No one can promise you success.
I can’t promise you your business can succeed in spite of the constraints you’re under.
But I can promise you that if you did succeed, but you had to sacrifice too much to do it, you would never enjoy that success. So if it’s possible to succeed under these conditions, I want you to have the support, tools and resources you need to do it.
The problem is two-fold:
- Nobody is telling you what you’re doing right, only what you’re doing wrong.
- And nobody is teaching you what your options are when you can’t or won’t do what you’re “supposed” to do.
At Change Catalyst, we believe that your constraints provide focus, and your greatest strengths grow out of your weaknesses.
Let me show you what I mean.
We can reduce the problem of “how to make a business sustainably successful” with two main ideas.
Idea #1: Businesses are successful only to the extent that they are well-run.
The first is that the long-term viability of a small business depends less on the concept for the business and more on the owner’s ability to run it well (read: effectively).
To put it another way: I’ve seen the most unlikely ideas work, provided you can do the things that need to be done to make the business self-sustaining. This can mean anything from financial management, administration, and strategic planning to marketing, income stream development, and client relationships. I help clients set up systems and processes that wrangle all these requisites into line, so that keeping the business running doesn’t take over their whole lives.
Idea #2: If the main criterion of success is effectiveness, there is infinite room for adapting standard practices.
There is more opportunity for adaptation than textbook business best practices would have you believe.
By that I mean there are very few things you “have” to do the way “they” tell you in order to be successful. In nearly every case, you can rearrange your Scrabble tiles to avoid what you don’t want to do and play to your strengths instead.

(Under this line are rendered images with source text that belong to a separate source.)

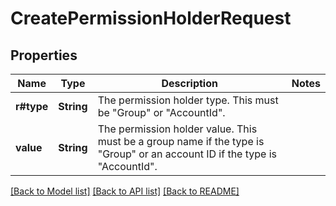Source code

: # CreatePermissionHolderRequest

## Properties

Name | Type | Description | Notes
------------ | ------------- | ------------- | -------------
**r#type** | **String** | The permission holder type. This must be \"Group\" or \"AccountId\". | 
**value** | **String** | The permission holder value. This must be a group name if the type is \"Group\" or an account ID if the type is \"AccountId\". | 

[[Back to Model list]](../README.md#documentation-for-models) [[Back to API list]](../README.md#documentation-for-api-endpoints) [[Back to README]](../README.md)


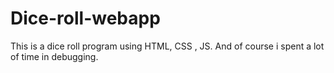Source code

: # Dice-roll-webapp
This is a dice roll program using HTML, CSS , JS. And of course i spent a lot of time in debugging.
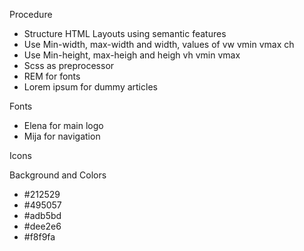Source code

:Procedure

- Structure HTML Layouts using semantic features
- Use Min-width, max-width and width, values of vw vmin vmax ch
- Use Min-height, max-heigh and heigh vh vmin vmax
- Scss as preprocessor
- REM for fonts
- Lorem ipsum for dummy articles

Fonts

- Elena for main logo
- Mija for navigation

Icons
<i class="fas fa-cat"></i>
<i class="fas fa-search"></i>

Background and Colors

- #212529
- #495057
- #adb5bd
- #dee2e6
- #f8f9fa
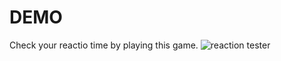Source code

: # DEMO
Check your reactio time by playing this game.
![reaction tester](https://user-images.githubusercontent.com/42304018/59152926-1f6f4e00-8a6c-11e9-9fc6-52c0c3c18ef5.gif)
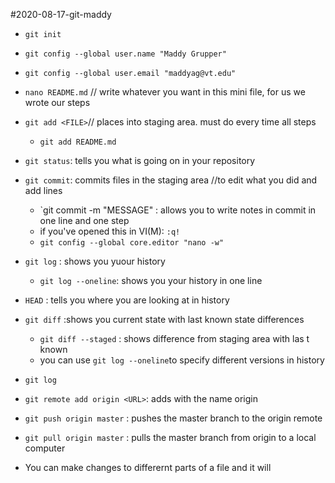 #2020-08-17-git-maddy
- `git init`
- `git config --global user.name "Maddy Grupper"`
- `git config --global user.email "maddyag@vt.edu"`

- `nano README.md` // write whatever you want in this mini file, for us we wrote our steps
- `git add <FILE>`// places <FILE> into staging area. must do every time all steps
	- `git add README.md`
- `git status`: tells you what is going on in your repository
- `git commit`: commits files in the staging area //to edit what you did and add lines
	- `git commit -m "MESSAGE" : allows you to write notes in commit in one line and one step
	- if you've opened this in VI(M): <ESC> `:q!`
	- `git config --global core.editor "nano -w"`

- `git log` : shows you yuour history
	- `git log --oneline`: shows you your history in one line

- `HEAD` : tells you where you are looking at in history

- `git diff` :shows you current state with last known state differences
	- `git diff --staged` : shows difference from staging area with las t known
	- you can use `git log --oneline`to specify different versions in history

- `git log`

- `git remote add origin <URL>`: adds <URL> with the name origin
- `git push origin master` : pushes the master branch to the origin remote
- `git pull origin master` : pulls the master branch from origin to a local computer
	
- You can make changes to differernt parts of a file and it will 
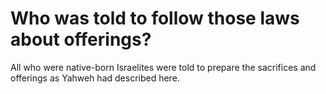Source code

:# Who was told to follow those laws about offerings?

All who were native-born Israelites were told to prepare the sacrifices and offerings as Yahweh had described here.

Often you’ll get as good, or better result than you would have doing things the traditional way.
I call this “your options for what’s not optional.” By tapping into these previously unseen options, I can help you create and manage sustainable businesses in ways that don’t force you to compromise on your principles and allows for the lifestyle of your choosing.
Who Am I?
But why should you listen to me? Aren’t I just another guru? Well, maybe I am. But I am a little unusual.
I’m a lifelong entrepreneur. I was raised in a very rural area where there weren’t any jobs, and even if you found one it wasn’t worth your gas to get there. So I learned from an early age that the only way to make money was to find something someone wanted to pay for and give it to them. I developed an eye for opportunities and have run businesses in a myriad of industries from hospitality to general contracting to retail to business services.
And you know what? I felt weird about it for a long time. Unlike all the people I went to school with, I didn’t have a ‘real job.’ I went to university but dropped out before my final year. I liked building businesses, and frankly, it seemed pretty easy. It was so much fun to figure out what people wanted enough to pay for, and then to get the business whirring like a swiss clock.
But I was also scared. Because 80% of businesses fail, right? But mine had never failed. Some only broke even, but I never lost money. What was I missing? What had I overlooked, to see only opportunity and success where, older, more experienced people saw pain and failure?
I suffered agonies, humbly believing in the inevitability of my own failure. I didn’t commit to things like I wanted to. I always held something of myself back, fearing my own passion and enthusiasm had blinded me to a less-than-rosy reality.
What would you do if you didn’t think you’d fail?
If I can free solopreneurs from anything, it’s that sickening fear that they can’t trust themselves. And I can do that by sharing my expertise in building businesses, and by showing business owners that they’re not alone.
We all share the fear, the loneliness, and the intoxicating triumph. We feel the power of becoming masters over our circumstances, and the strength that arises out of knowing how to land on our feet.
We don’t pivot, we dance to the music in our heads.
We don’t expand our businesses, we soar into our proper stature.
We don’t dominate our niches— we extend our impact on the world.